A schizophrenic man who bludgeoned Courtney Herron, a woman from Melbourne, to death with a branch for nearly an hour was found not guilty of her murder because he believed she was a “spirit” who wanted to harm him.
Henry Richard Hammond was found not guilty of the 25-year-old ‘s murder because, when he beat her to death in May 2019, he was in the grip of a schizophrenic delusion, the Victorian Supreme Court heard on Monday.
The pair met at Melbourne’s CBD when Hammond approached Ms Herron for a cigarette, and later asked if he wanted to use drugs with her at a friend’s house. He agreed and the couple had dinner together at a restaurant in Fitzroy before returning to the friend’s apartment.

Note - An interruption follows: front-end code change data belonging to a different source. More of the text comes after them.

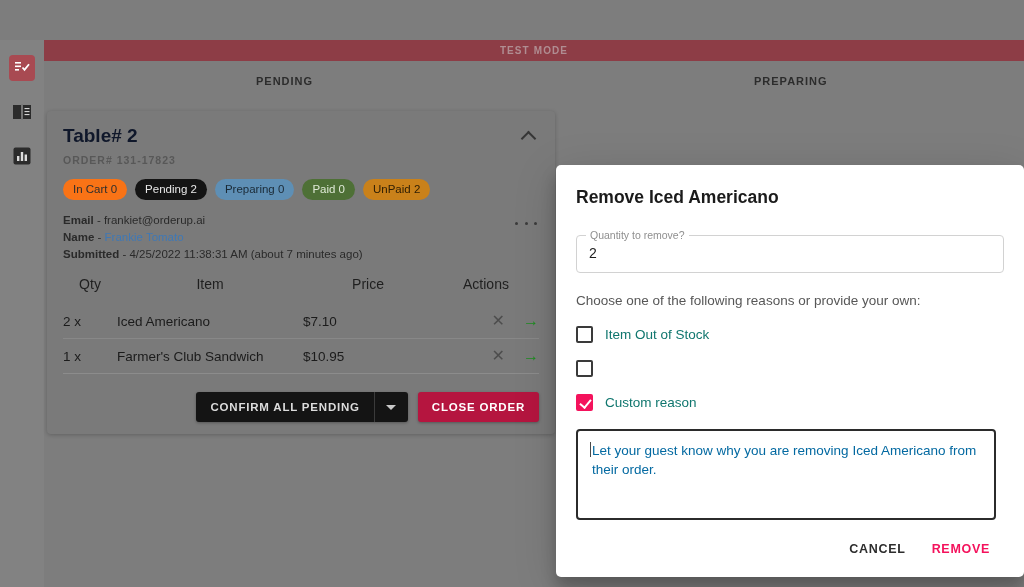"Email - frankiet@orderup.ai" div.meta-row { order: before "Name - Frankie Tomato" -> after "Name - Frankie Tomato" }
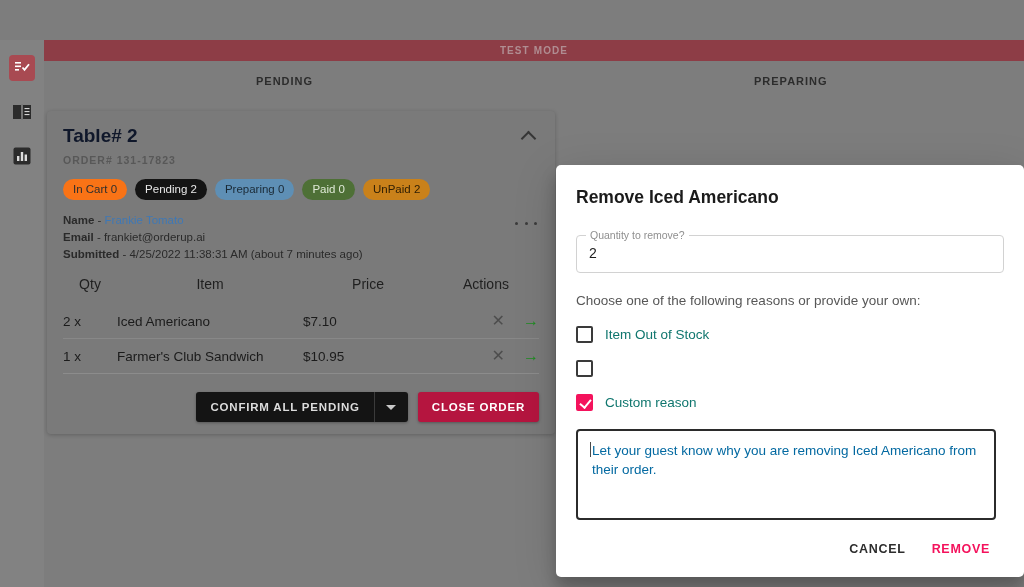"Item Out of Stock" .cb-label { color: #0f766e -> #8b5cf6 }
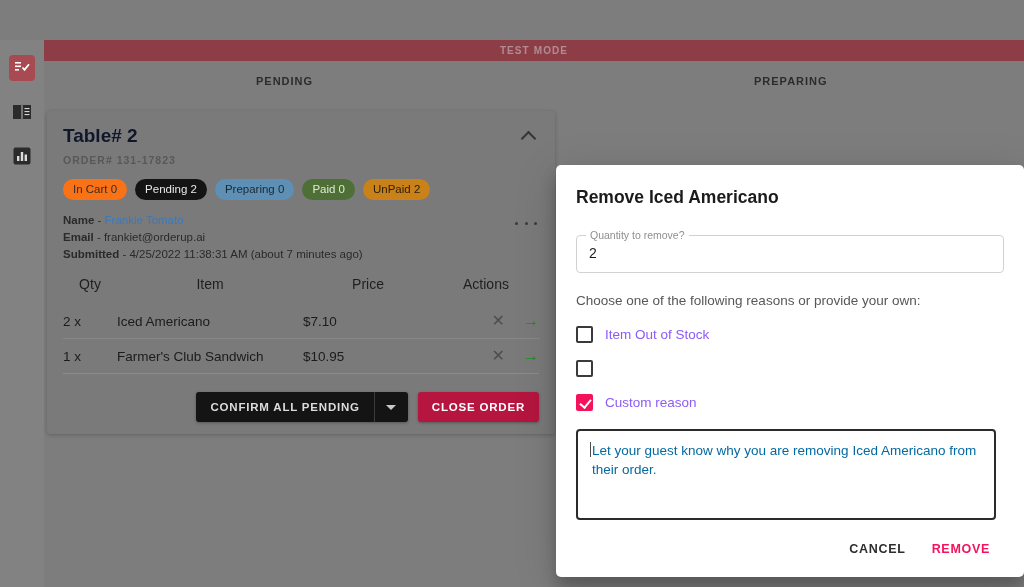"Let your guest know why" .reason-ph { color: #0369a1 -> #0f172a }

At the time, psychiatrist Dr Ranji Darjee told the court that Hammond suffered from religious delusions and grandiose beliefs.
Hammond concluded that Ms. Herron wasn’t who she wanted to be but “like a spirit, someone else,” he said.
“I think he truly felt that he was under threat and if he didn‘t do what he did then he was going to come to very serious or fatal harm,” the psychiatrist explained.
“He felt like he had to destroy her.”
When asked if it was possible for Hammond to fake his disease, the psychiatrist said it was “highly unlikely” because since 2017 he had shown symptoms.
Some of his convictions centred around gods of Norse and Jesus was told to the court.
Another doctor agreed that his actions in attacking Ms Herron could not be reasoned by Hammond.
I ‘m pleased with the evidence that intellectual illness is being made public, “ruled Justice Phillip Priest.
He ordered Hammond to remain in custody until yet another September hearing.